CB: Steve really introduced us to the work. He showed [Hammer director] Ann Philbin a Lawren Harris and then later she happened to be going to Montreal and Toronto, and looked more, especially at the Thompson collection at the AGO.
Steve has been asked to do things like this before but he hasn’t. He thought he could really help to introduce Lawren Harris to an American audience. He believes in the work and absolutely has a strong idea of what work he wanted to include—the work of the 1920s, of the Rockies, Lake Superior and the Arctic. That work he felt was the real core of what we should show.
It’s a very focused show, and it’s one that Canadian audiences are very familiar with. We didn’t do the whole Group of Seven and their entire history. We didn’t go into the transcendental paintings that were actually shown in New York several years ago. This is putting your toe in the water. It’s an iconic period of Lawren Harris’s work, and Steve was very sure of the paintings he wanted to include. Andrew, Steve and I went across Canada to view work in all different collections, and really chose the ones that made a mark in terms of quality and importance. Steve did all the legwork to make it happen.

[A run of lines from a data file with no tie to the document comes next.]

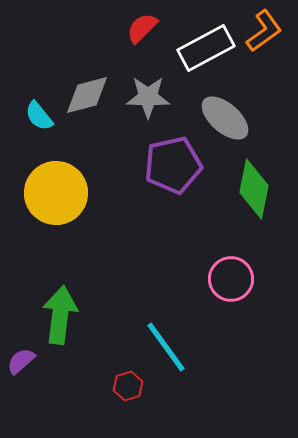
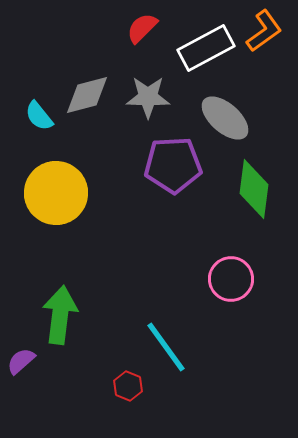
purple pentagon: rotated 10 degrees clockwise
green diamond: rotated 4 degrees counterclockwise
red hexagon: rotated 20 degrees counterclockwise
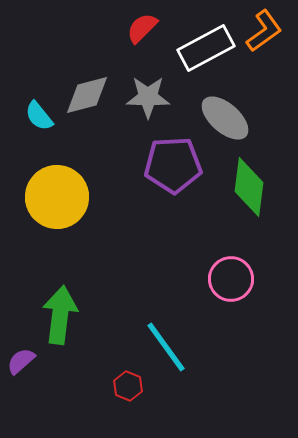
green diamond: moved 5 px left, 2 px up
yellow circle: moved 1 px right, 4 px down
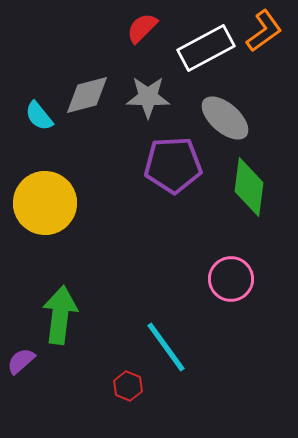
yellow circle: moved 12 px left, 6 px down
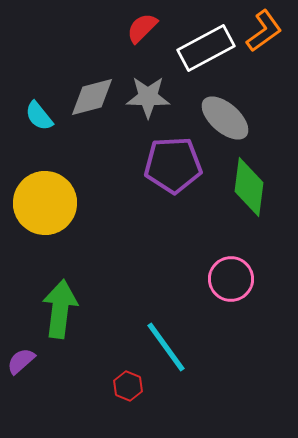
gray diamond: moved 5 px right, 2 px down
green arrow: moved 6 px up
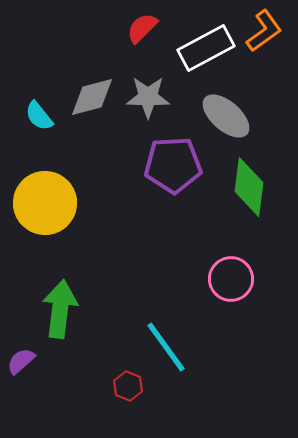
gray ellipse: moved 1 px right, 2 px up
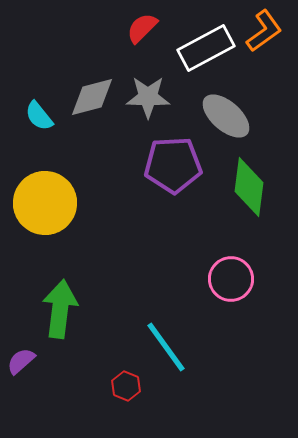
red hexagon: moved 2 px left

DB: Another connection between the Burchfield show you worked on and this one is that Gober is a collector of Burchfield, as Martin is of Harris. Are any of Martin’s collected works going to be part of the show?
CB: No. And Robert collects Burchfield in that he has, like, two Burchfield drawings, but not watercolours. He collects Burchfield in a very minor way. Steve has two paintings and they’re not in the exhibition. And actually one is not even in the period that we’re talking about. So that really wasn’t an objective. It’s definitely that he knows, and that he’s a fantastic collector of 20th-century modernism, but that wasn’t really the whole thing. He didn’t really have anything to do with that except as a way of introducing us to it. And that’s the same thing that happened with Robert. We didn’t know that Robert was secretly interested in Burchfield and had been specifically discussing the idea of a Burchfield show. It’s different because we hadn’t been discussing the idea of having a Harris show but we had with Burchfield—who would be a good person to do it. And then Anne Philbin saw a Burchfield drawing and mentioned Robert. And all of a sudden it opened a whole area of understanding and knowledge. Collecting becomes a little touchstone.

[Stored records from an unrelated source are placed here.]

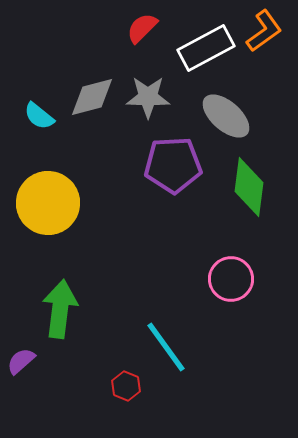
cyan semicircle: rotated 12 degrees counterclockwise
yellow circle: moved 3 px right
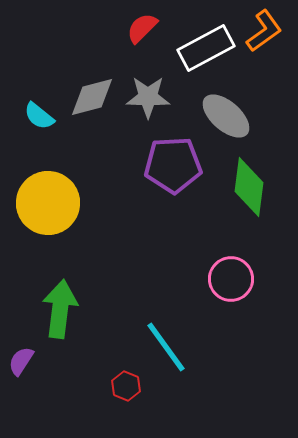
purple semicircle: rotated 16 degrees counterclockwise
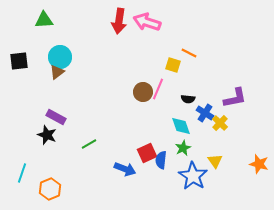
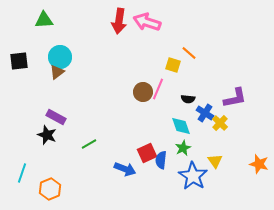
orange line: rotated 14 degrees clockwise
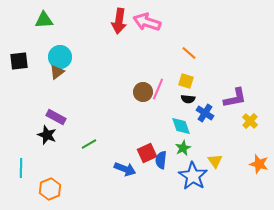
yellow square: moved 13 px right, 16 px down
yellow cross: moved 30 px right, 2 px up
cyan line: moved 1 px left, 5 px up; rotated 18 degrees counterclockwise
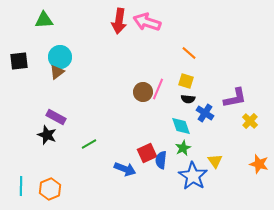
cyan line: moved 18 px down
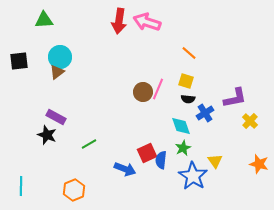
blue cross: rotated 24 degrees clockwise
orange hexagon: moved 24 px right, 1 px down
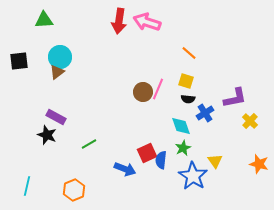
cyan line: moved 6 px right; rotated 12 degrees clockwise
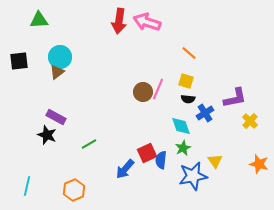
green triangle: moved 5 px left
blue arrow: rotated 110 degrees clockwise
blue star: rotated 28 degrees clockwise
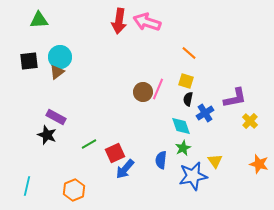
black square: moved 10 px right
black semicircle: rotated 96 degrees clockwise
red square: moved 32 px left
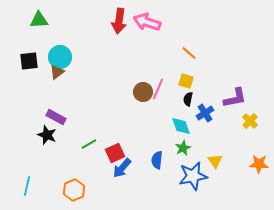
blue semicircle: moved 4 px left
orange star: rotated 12 degrees counterclockwise
blue arrow: moved 3 px left, 1 px up
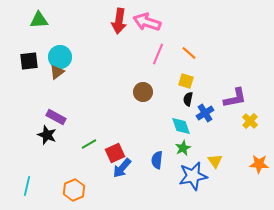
pink line: moved 35 px up
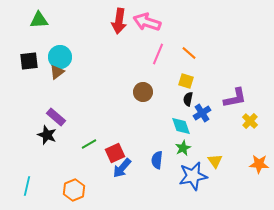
blue cross: moved 3 px left
purple rectangle: rotated 12 degrees clockwise
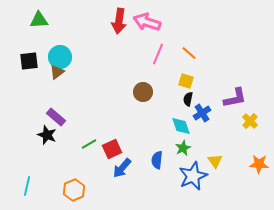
red square: moved 3 px left, 4 px up
blue star: rotated 12 degrees counterclockwise
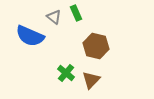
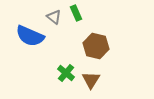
brown triangle: rotated 12 degrees counterclockwise
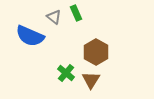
brown hexagon: moved 6 px down; rotated 15 degrees clockwise
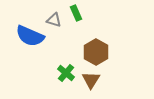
gray triangle: moved 3 px down; rotated 21 degrees counterclockwise
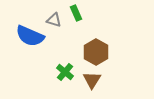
green cross: moved 1 px left, 1 px up
brown triangle: moved 1 px right
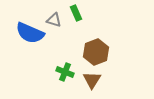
blue semicircle: moved 3 px up
brown hexagon: rotated 10 degrees clockwise
green cross: rotated 18 degrees counterclockwise
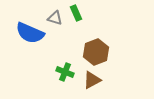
gray triangle: moved 1 px right, 2 px up
brown triangle: rotated 30 degrees clockwise
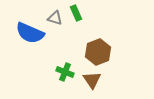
brown hexagon: moved 2 px right
brown triangle: rotated 36 degrees counterclockwise
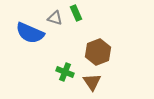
brown triangle: moved 2 px down
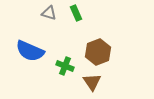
gray triangle: moved 6 px left, 5 px up
blue semicircle: moved 18 px down
green cross: moved 6 px up
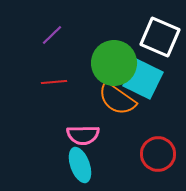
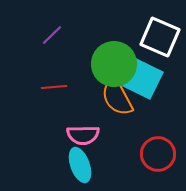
green circle: moved 1 px down
red line: moved 5 px down
orange semicircle: moved 2 px up; rotated 27 degrees clockwise
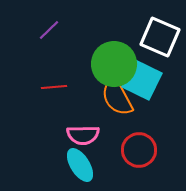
purple line: moved 3 px left, 5 px up
cyan square: moved 1 px left, 1 px down
red circle: moved 19 px left, 4 px up
cyan ellipse: rotated 12 degrees counterclockwise
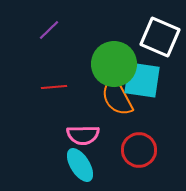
cyan square: rotated 18 degrees counterclockwise
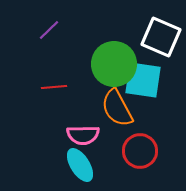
white square: moved 1 px right
cyan square: moved 1 px right
orange semicircle: moved 11 px down
red circle: moved 1 px right, 1 px down
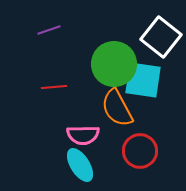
purple line: rotated 25 degrees clockwise
white square: rotated 15 degrees clockwise
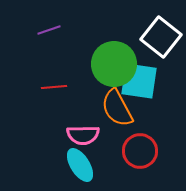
cyan square: moved 4 px left, 1 px down
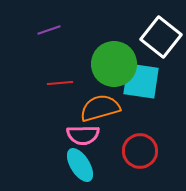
cyan square: moved 2 px right
red line: moved 6 px right, 4 px up
orange semicircle: moved 17 px left; rotated 102 degrees clockwise
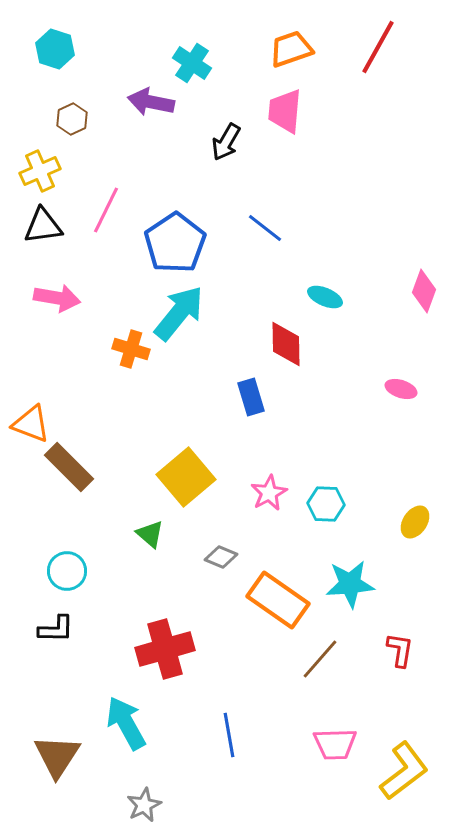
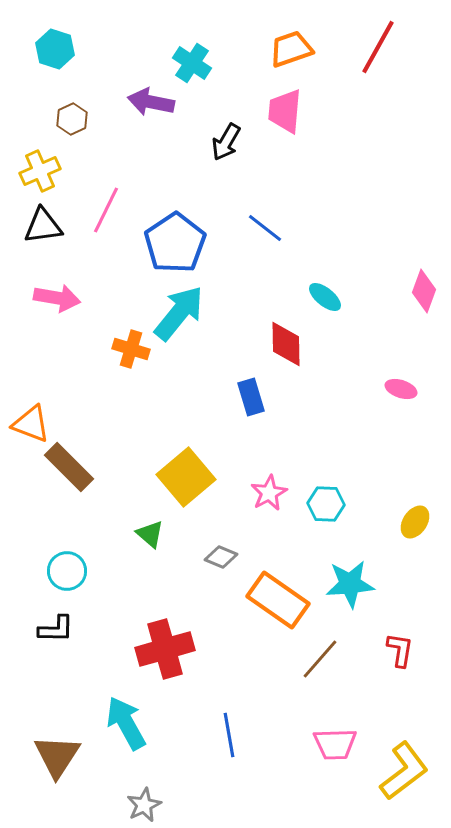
cyan ellipse at (325, 297): rotated 16 degrees clockwise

DB: Los Angeles has a relative proximity to the Pacific Northwest and there’s a lot of exchange between Vancouver and Los Angeles, but in Canada there’s this deep relationship that we have with Harris’s imagery, with the nationalist project and psyche they represent. As someone who came relatively recently to the work, how do you see these icy, symbolist vistas translating in Southern California?

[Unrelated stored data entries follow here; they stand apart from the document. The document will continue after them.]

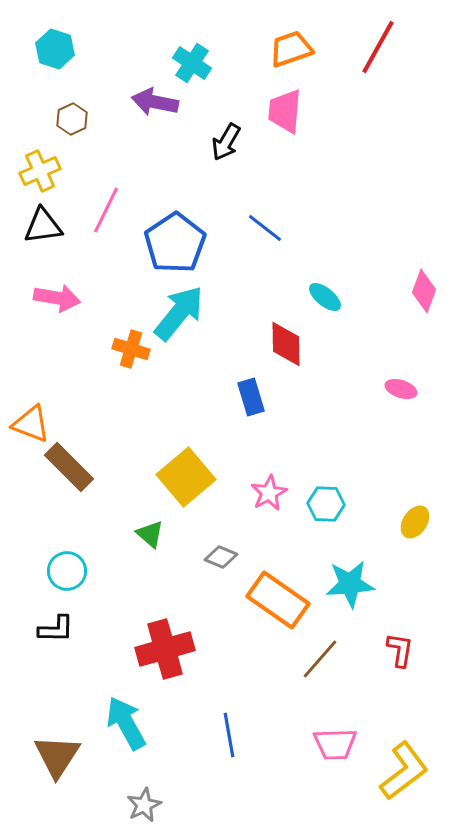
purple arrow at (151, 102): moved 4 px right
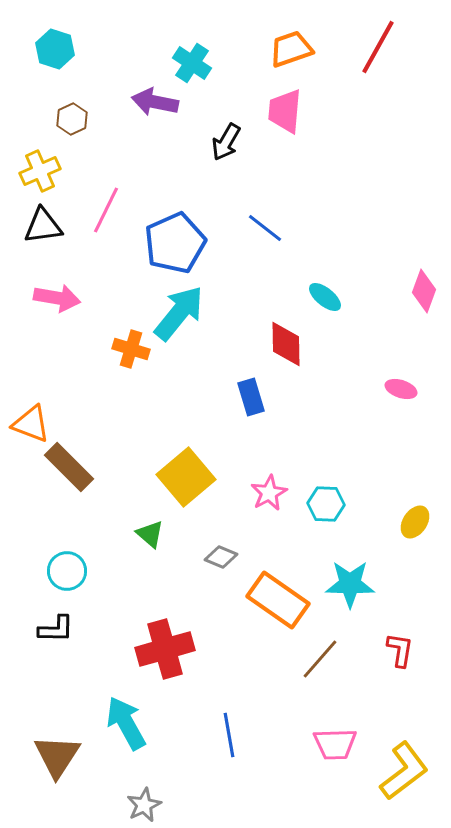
blue pentagon at (175, 243): rotated 10 degrees clockwise
cyan star at (350, 584): rotated 6 degrees clockwise
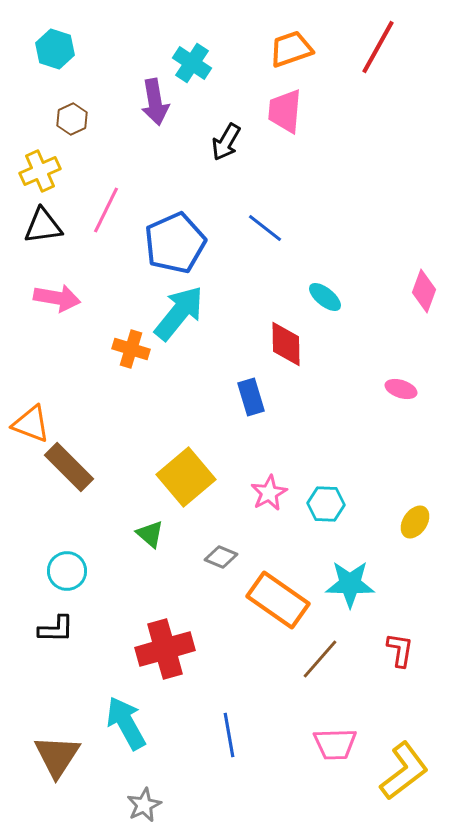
purple arrow at (155, 102): rotated 111 degrees counterclockwise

CB: You can see it showing in Boston more readily perhaps than in Los Angeles. We’ve been thinking hard about how you introduce an artist of arctic and northern landscapes to Los Angeles! It’s so out there in itself, but they do connect so much. I now look at galleries of early-modern 20th-century American painting so differently. Certainly there’s always been Rockwell Kent— people look at Lawren Harris and mention his name.
Harris doesn’t hit you until you’re actually in the gallery seeing the thing. The quality of Lawren Harris’s painting is so important to see in person.
We at the Hammer largely look at art and culture through a contemporary-art perspective. People may look at this with a kind of, “Huh, I wonder why they’re doing that.” The feedback will be interesting.
DB: I think it’s encouraging that institutions are feeling freer to approach historical work in a contemporary way.
CB: I also think there’s a huge Canadian audience out here for Harris.
DB: All the secret Canadians will be coming out of the woodwork.
CB: We’ll find out how many there really are in Los Angeles!